Es sind die letzten Kriegstage, in denen der Großteil der Handlung spielt und die zunächst einmal gar nichts mit der Currywurst zu tun hat. Die von der hervorragenden Barbara Sukowa verkörperte Lena Brücker begegnet im Hamburg des Zweiten Weltkriegs dem deutlich jüngeren Marinesoldaten Hermann Bremer (Alexander Khuon). Zwischen den beiden entwickelt sich eine Liebesgeschichte, die aus Bremer einen Deserteur macht. Was in Uwe Timms Novelle Hauptthema ist, wird im Film allenfalls subtil angedeutet: Während ihr Mann und ihr Sohn (im Buch sind es zwei Kinder) als Soldaten an der Front kämpfen, erlebt Lena Brücker den Krieg an der so genannten Heimatfront. Essensausgabe, Schutzmaßnahmen vor Bombardierungen und sich als Sittenwächter aufspielende Nachbarn sind Alltag, die propagandistische Wochenschau dessen Höhepunkt. Größer noch als die Angst vor dem, was nach dem Krieg kommt, ist Lena Brückers Einsamkeit. Bremer bietet ihr eine willkommene Ausflucht – und so hält sie bis nach der deutschen Kapitulation das Kriegsende vor ihm geheim.

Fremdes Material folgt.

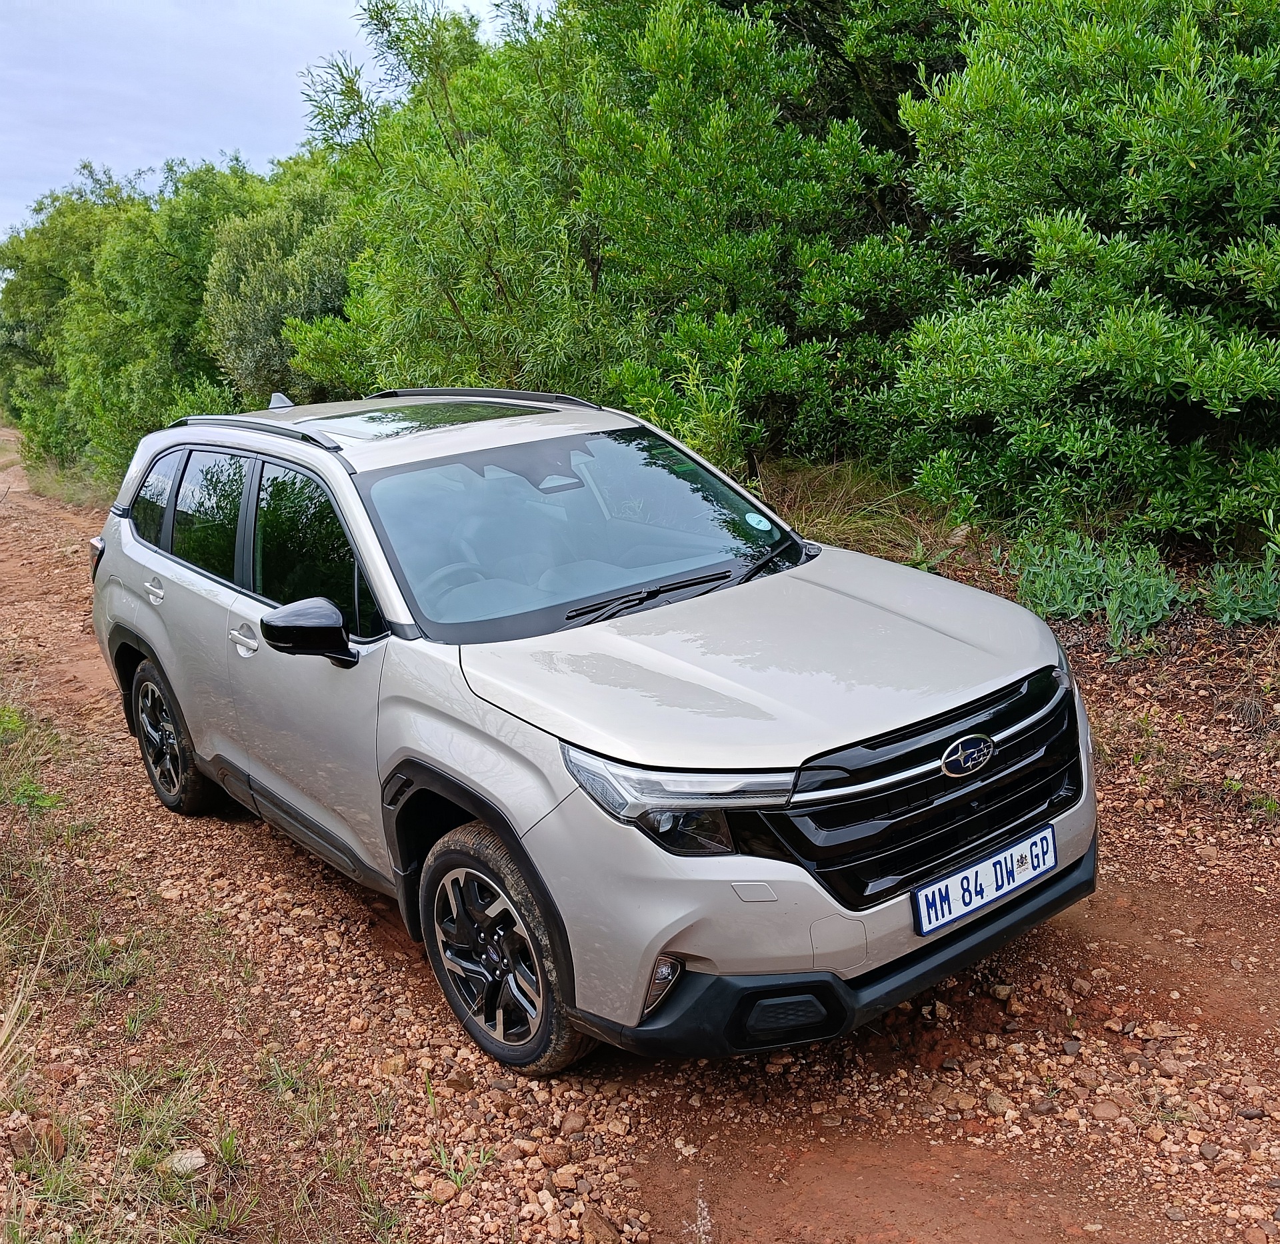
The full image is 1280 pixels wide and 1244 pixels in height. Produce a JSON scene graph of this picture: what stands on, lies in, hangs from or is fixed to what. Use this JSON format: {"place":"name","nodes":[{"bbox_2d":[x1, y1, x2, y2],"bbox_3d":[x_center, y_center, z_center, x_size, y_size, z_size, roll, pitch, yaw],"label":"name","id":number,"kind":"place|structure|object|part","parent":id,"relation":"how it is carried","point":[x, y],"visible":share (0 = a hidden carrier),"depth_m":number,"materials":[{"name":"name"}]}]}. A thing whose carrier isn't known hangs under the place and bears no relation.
{"place":"outdoors","nodes":[
{"label":"outdoors","id":0,"kind":"place"},
{"bbox_2d":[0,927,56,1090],"label":"dry grass","id":1,"kind":"structure","parent":0,"point":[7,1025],"visible":0.98,"materials":[{"name":"plant"}]},
{"bbox_2d":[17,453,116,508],"label":"grass verge","id":2,"kind":"structure","parent":0,"point":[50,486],"materials":[{"name":"green plant"}]},
{"bbox_2d":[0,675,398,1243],"label":"grass verge","id":3,"kind":"structure","parent":0,"point":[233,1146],"materials":[{"name":"green"}]},
{"bbox_2d":[163,1146,207,1177],"bbox_3d":[-1.149,1.358,2.706,0.103,0.058,0.105,9,18,35],"label":"rock","id":4,"kind":"object","parent":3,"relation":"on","point":[193,1161],"visible":0.71,"depth_m":2.69,"materials":[{"name":"stone"}]},
{"bbox_2d":[0,0,549,250],"label":"sky","id":5,"kind":"structure","parent":0,"point":[209,109],"materials":[{"name":"grey"}]},
{"bbox_2d":[0,422,1278,1243],"label":"dirt road","id":6,"kind":"structure","parent":0,"point":[285,863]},
{"bbox_2d":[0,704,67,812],"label":"grass patch","id":7,"kind":"object","parent":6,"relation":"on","point":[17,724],"visible":0.94,"depth_m":5.10,"materials":[{"name":"green plant"}]},
{"bbox_2d":[8,1116,67,1163],"bbox_3d":[-1.548,1.324,2.752,0.130,0.091,0.121,10,19,36],"label":"rock","id":8,"kind":"object","parent":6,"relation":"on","point":[50,1131],"visible":0.84,"depth_m":2.73,"materials":[{"name":"brown stone"}]},
{"bbox_2d":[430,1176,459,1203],"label":"rock","id":9,"kind":"object","parent":6,"relation":"on","point":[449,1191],"visible":0.87,"depth_m":2.60,"materials":[{"name":"stone"}]},
{"bbox_2d":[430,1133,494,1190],"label":"grass tuft","id":10,"kind":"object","parent":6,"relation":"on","point":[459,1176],"visible":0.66,"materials":[{"name":"green plant"}]},
{"bbox_2d":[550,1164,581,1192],"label":"rock","id":11,"kind":"object","parent":6,"relation":"on","point":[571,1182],"visible":0.94,"depth_m":2.63,"materials":[{"name":"stone"}]},
{"bbox_2d":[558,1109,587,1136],"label":"rock","id":12,"kind":"object","parent":6,"relation":"on","point":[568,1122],"visible":0.92,"depth_m":2.80,"materials":[{"name":"stone"}]},
{"bbox_2d":[80,380,1103,1076],"bbox_3d":[-0.485,-0.009,4.066,1.892,1.707,4.300,-13,19,-37],"label":"car","id":13,"kind":"object","parent":6,"relation":"on","point":[151,622],"visible":0.99,"depth_m":3.03,"materials":[{"name":"metal"}]},
{"label":"taillight","id":14,"kind":"part","parent":13,"relation":"part of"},
{"label":"door handle","id":15,"kind":"part","parent":13,"relation":"part of","materials":[{"name":"silver metal"}]},
{"label":"quarter window","id":16,"kind":"part","parent":13,"relation":"part of","materials":[{"name":"black glass"}]},
{"label":"wheel","id":17,"kind":"part","parent":13,"relation":"part of","materials":[{"name":"black rubber"}]},
{"label":"door window","id":18,"kind":"part","parent":13,"relation":"part of","materials":[{"name":"glass"}]},
{"label":"front door handle","id":19,"kind":"part","parent":13,"relation":"part of","materials":[{"name":"silver metal"}]},
{"label":"windows","id":20,"kind":"part","parent":13,"relation":"part of","materials":[{"name":"black glass"}]},
{"label":"front door","id":21,"kind":"part","parent":13,"relation":"part of","materials":[{"name":"metal"}]},
{"label":"mirror","id":22,"kind":"part","parent":13,"relation":"part of","materials":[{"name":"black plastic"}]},
{"label":"front door window","id":23,"kind":"part","parent":13,"relation":"part of","materials":[{"name":"black glass"}]},
{"label":"wheel","id":24,"kind":"part","parent":13,"relation":"part of","materials":[{"name":"rubber"}]},
{"label":"windshield","id":25,"kind":"part","parent":13,"relation":"part of","materials":[{"name":"glass"}]},
{"label":"wiper","id":26,"kind":"part","parent":13,"relation":"part of","materials":[{"name":"black"}]},
{"label":"headlight","id":27,"kind":"part","parent":13,"relation":"part of","materials":[{"name":"clear plastic"}]},
{"bbox_2d":[744,511,772,531],"bbox_3d":[0.427,-0.360,3.856,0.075,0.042,0.090,-13,19,-37],"label":"round sticker","id":28,"kind":"object","parent":13,"relation":"attached to","point":[751,519],"visible":0.99,"depth_m":3.85,"materials":[{"name":"blue"}]},
{"label":"hood","id":29,"kind":"part","parent":13,"relation":"part of","materials":[{"name":"metal"}]},
{"label":"wiper","id":30,"kind":"part","parent":13,"relation":"part of","materials":[{"name":"black"}]},
{"label":"bumper","id":31,"kind":"part","parent":13,"relation":"part of","materials":[{"name":"black plastic"}]},
{"label":"grille","id":32,"kind":"part","parent":13,"relation":"part of","materials":[{"name":"black plastic"}]},
{"bbox_2d":[911,824,1059,935],"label":"license plate","id":33,"kind":"object","parent":13,"relation":"attached to","point":[1004,887],"visible":0.96,"depth_m":2.89,"materials":[{"name":"white metal"}]},
{"bbox_2d":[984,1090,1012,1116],"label":"rock","id":34,"kind":"object","parent":6,"relation":"on","point":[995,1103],"visible":0.83,"depth_m":2.80,"materials":[{"name":"grey stone"}]},
{"bbox_2d":[1090,1098,1120,1120],"bbox_3d":[1.207,1.262,2.777,0.083,0.050,0.082,0,15,7],"label":"rock","id":35,"kind":"object","parent":6,"relation":"on","point":[1101,1113],"visible":0.92,"depth_m":2.76,"materials":[{"name":"stone"}]},
{"bbox_2d":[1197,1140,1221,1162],"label":"rock","id":36,"kind":"object","parent":6,"relation":"on","point":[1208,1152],"visible":0.89,"depth_m":2.58,"materials":[{"name":"grey stone"}]},
{"bbox_2d":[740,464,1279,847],"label":"bank","id":37,"kind":"structure","parent":0,"point":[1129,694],"materials":[{"name":"brown"}]},
{"bbox_2d":[1200,543,1279,626],"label":"shrub","id":38,"kind":"object","parent":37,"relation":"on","point":[1229,601],"visible":0.9,"depth_m":5.27,"materials":[{"name":"green plant"}]},
{"label":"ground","id":39,"kind":"structure","parent":0},
{"bbox_2d":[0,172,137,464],"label":"tree","id":40,"kind":"object","parent":39,"relation":"on","point":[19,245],"visible":0.51,"depth_m":21.31,"materials":[{"name":"green plant"}]},
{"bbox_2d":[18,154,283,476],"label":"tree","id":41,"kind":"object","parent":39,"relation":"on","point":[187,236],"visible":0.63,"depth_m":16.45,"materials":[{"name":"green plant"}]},
{"bbox_2d":[200,160,363,406],"bbox_3d":[-4.001,-3.853,14.182,3.120,4.251,3.509,-13,19,-37],"label":"tree","id":42,"kind":"object","parent":39,"relation":"on","point":[327,281],"visible":0.59,"depth_m":13.22,"materials":[{"name":"green plant"}]},
{"bbox_2d":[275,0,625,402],"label":"tree","id":43,"kind":"object","parent":39,"relation":"on","point":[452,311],"visible":0.71,"depth_m":8.68,"materials":[{"name":"green plant"}]},
{"bbox_2d":[578,1206,621,1243],"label":"rock","id":44,"kind":"object","parent":39,"relation":"on","point":[595,1221],"visible":0.99,"depth_m":2.45,"materials":[{"name":"stone"}]},
{"bbox_2d":[557,0,957,479],"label":"tree","id":45,"kind":"object","parent":39,"relation":"on","point":[687,152],"visible":0.75,"depth_m":7.37,"materials":[{"name":"green plant"}]},
{"bbox_2d":[750,455,971,570],"label":"dry grass","id":46,"kind":"structure","parent":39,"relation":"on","point":[806,531],"materials":[{"name":"plant"}]},
{"bbox_2d":[886,0,1279,555],"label":"large shrub","id":47,"kind":"object","parent":39,"relation":"on","point":[1126,341],"visible":0.96,"depth_m":5.62,"materials":[{"name":"green plant"}]},
{"bbox_2d":[1011,530,1189,652],"bbox_3d":[2.375,-0.174,5.593,0.950,0.536,1.019,-13,19,-37],"label":"shrub","id":48,"kind":"object","parent":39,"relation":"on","point":[1049,595],"visible":0.77,"depth_m":5.53,"materials":[{"name":"green plant"}]}
]}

Zum Teil sehr oberflächlich
Der Film hat viele Schwächen. So kommen kaum Nationalsozialisten vor – und wenn, dann als außerhalb der Gesellschaft stehende Elemente. Extrem problematisch ist, dass der Film den Eindruck vermittelt, die deutschen Durchschnittsbürger hätten erst nach dem Krieg von der Verfolgung der Juden erfahren. Auch die Darstellung der amerikanischen Besatzungsmacht verläuft allzu oberflächlich. Es ist aber ein schön erzählter Plot, der eine Episode der deutschen Geschichte gut einfängt: die unmittelbare Nachkriegszeit. Schlüssig zeigt der Film, wie sich eine Frau nach dem Krieg im neuen System zurechtfinden will und mit dem, was sie im Krieg gelernt hat, ein Geschäft plant: mit der Zubereitung von Essen aus den einfachsten Mitteln.

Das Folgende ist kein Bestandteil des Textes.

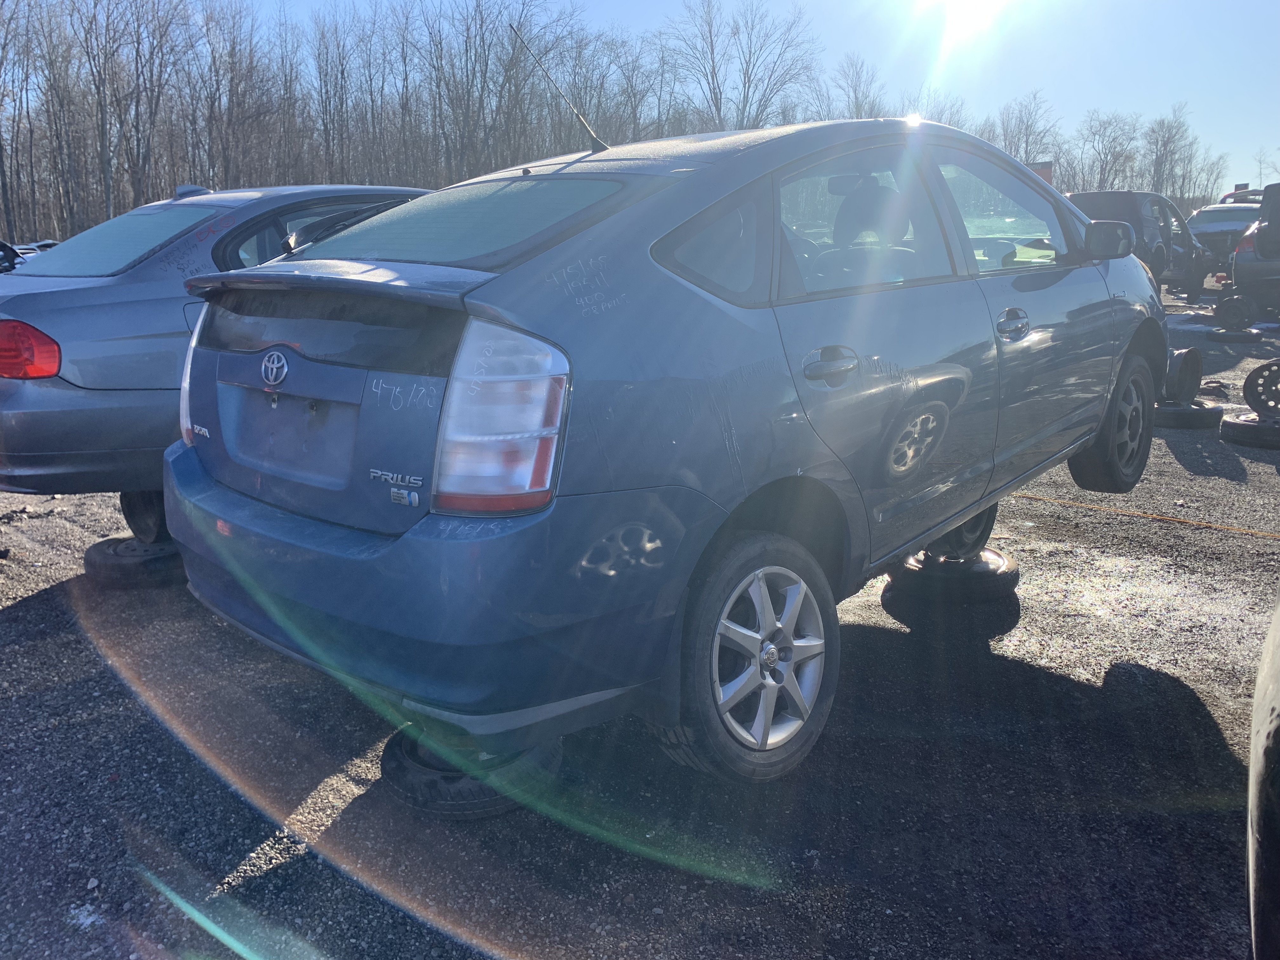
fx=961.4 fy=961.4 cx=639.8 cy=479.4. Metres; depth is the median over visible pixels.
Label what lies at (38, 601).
gravel lot
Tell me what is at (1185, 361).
wheel
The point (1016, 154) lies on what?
bare tree
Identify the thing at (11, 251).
parked car
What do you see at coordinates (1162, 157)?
bare tree
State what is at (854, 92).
bare tree
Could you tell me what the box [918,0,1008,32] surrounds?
sun
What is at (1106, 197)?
dark suv
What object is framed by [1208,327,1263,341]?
tire
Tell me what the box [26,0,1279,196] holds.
sky
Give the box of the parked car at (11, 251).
[0,240,24,272]
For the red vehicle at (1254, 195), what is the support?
on the gravel lot
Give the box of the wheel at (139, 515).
[120,487,169,544]
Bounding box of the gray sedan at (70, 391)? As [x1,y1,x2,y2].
[0,182,443,501]
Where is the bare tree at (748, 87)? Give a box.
[673,0,822,133]
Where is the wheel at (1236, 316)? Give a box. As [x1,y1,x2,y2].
[1213,293,1256,331]
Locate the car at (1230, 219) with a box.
[1184,197,1261,279]
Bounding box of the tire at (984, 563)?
[883,545,1018,601]
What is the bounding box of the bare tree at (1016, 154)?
[996,88,1060,168]
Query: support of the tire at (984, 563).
on the gravel lot
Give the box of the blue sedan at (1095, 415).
[159,112,1166,781]
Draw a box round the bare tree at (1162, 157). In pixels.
[1141,105,1197,199]
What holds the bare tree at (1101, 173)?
on the ground
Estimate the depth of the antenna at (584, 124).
3.97 m
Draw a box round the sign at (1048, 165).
[1028,160,1053,184]
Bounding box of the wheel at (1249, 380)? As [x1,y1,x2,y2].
[1241,358,1279,419]
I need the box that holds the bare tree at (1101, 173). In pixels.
[1072,111,1142,191]
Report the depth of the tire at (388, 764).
2.38 m
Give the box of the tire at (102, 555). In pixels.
[84,532,187,588]
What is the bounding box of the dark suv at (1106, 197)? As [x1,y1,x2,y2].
[1069,190,1213,304]
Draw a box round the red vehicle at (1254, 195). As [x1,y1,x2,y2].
[1218,185,1265,205]
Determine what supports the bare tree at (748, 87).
on the ground
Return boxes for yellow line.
[1014,492,1279,539]
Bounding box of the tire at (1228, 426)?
[1219,411,1279,449]
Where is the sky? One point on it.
(963, 82)
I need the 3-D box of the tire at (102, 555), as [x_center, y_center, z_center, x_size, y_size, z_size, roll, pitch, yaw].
[-2.107,0.318,4.197,0.475,0.173,0.463,12,18,41]
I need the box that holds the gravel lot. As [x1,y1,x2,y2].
[0,281,1278,959]
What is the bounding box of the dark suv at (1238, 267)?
[1229,181,1279,317]
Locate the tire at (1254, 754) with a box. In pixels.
[1246,596,1279,959]
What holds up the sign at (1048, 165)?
on the ground
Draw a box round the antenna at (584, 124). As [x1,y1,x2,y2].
[510,24,608,152]
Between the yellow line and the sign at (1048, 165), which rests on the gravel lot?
the yellow line
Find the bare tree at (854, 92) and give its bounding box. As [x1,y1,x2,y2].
[828,52,885,119]
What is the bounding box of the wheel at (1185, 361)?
[1162,345,1203,406]
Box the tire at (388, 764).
[379,724,561,820]
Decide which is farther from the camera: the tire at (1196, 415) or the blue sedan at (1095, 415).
the tire at (1196, 415)
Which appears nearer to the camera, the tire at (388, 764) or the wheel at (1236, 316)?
the tire at (388, 764)
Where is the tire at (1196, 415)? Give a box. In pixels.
[1152,400,1225,429]
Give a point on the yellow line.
(1090, 506)
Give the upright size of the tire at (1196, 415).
0.183 m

Schnell durchschaut Brücker die Mechanismen des Schwarzmarkts, der sich in den Wirren der frühen Nachkriegszeit entwickelt. Alte Luxusobjekte wie Pelze und Anzüge tauscht sie ein gegen die wenigen Lebensmittel, die in großen Mengen vorhanden sind: Würstchen, Curry und Ketchup. Wie es schließlich dazu kommt, dass Brücker das Rezept für die Currywurst „entdeckt“, mag plump erzählt sein und ein bisschen grotesk. Wenn man den Film aber als das fiktionale Produkt versteht, das er sein will, bildet die Entdeckung der Currywurst durch Lena Brücker eine schöne Pointe.
Currywurst ist nicht gleich Currywurst
Zum Schluss positioniert sich der Film noch in dem Streit, der sich um die Zubereitung der Currywurst rankt. Imbissbuden bieten im Wesentlichen zwei verschiedene Formen an: Entweder die Currywurst, die auf einer ganz normalen Bratwurst basiert, oder diejenige, die eine Wurst ohne Darm als Grundlage hat. Hinzu kommt die Zubereitung der Soße, die für Currywurstliebhaber ein heikles Thema sein kann. Während die einen es für das einzig Richtige halten, Ketchup über die Wurst zu geben und anschließend Currypulver darüber zu streuen, muss für andere das Currypulver schon vorher in die Tomatensoße eingekocht worden sein. Der Film liefert dafür eine Antwort: Lena Brücker kocht zuerst die Tomatensoße zusammen mit dem Currypulver und gibt sie dann über die Wurst – mit Darm.